A stick-slip piezoelectric actuator with large stepping displacement

Abstract

Piezoelectric actuators have gained widespread attention for their quick response, low energy consumption, and resistance to electromagnetic interference. However, current piezoelectric actuators face challenges in achieving large stepping displacement within compact spaces owing to the small output of individual piezoelectric elements. To address this issue, a stick-slip piezoelectric actuator based on the lever and triangular coupling amplification principle is proposed in this study. The improved lever and triangular amplification mechanisms significantly enhance the forward displacement during the stick stage. Owing to the unique slender flexible driving foot design of the triangular amplification section, the coupled triangular amplification mechanism can store elastic potential energy during the stick stage without compromising structural compactness.
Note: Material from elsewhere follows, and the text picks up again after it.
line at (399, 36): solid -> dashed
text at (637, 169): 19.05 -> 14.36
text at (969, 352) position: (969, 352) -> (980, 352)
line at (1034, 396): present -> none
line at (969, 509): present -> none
This energy is then released during the slip stage to counteract the sliding friction, enabling the actuator to achieve a sudden increase in characteristics. The displacement amplification effect of the flexible hinge mechanism is examined through theoretical calculations and simulations. The experimental results confirm that the proposed actuator can achieve large stepping displacement and high stepping performance factors under low-frequency conditions. Specifically, at a voltage of 100 V and frequency of 10 Hz, the stepping displacement and stepping performance factor reached 144 μm and 1.44 μm/V, respectively. Owing to the increased stepping displacement, the actuator achieved a maximum speed of 99.1 mm/s at 800 Hz. These features demonstrate the tremendous potential of the proposed actuator in various applications.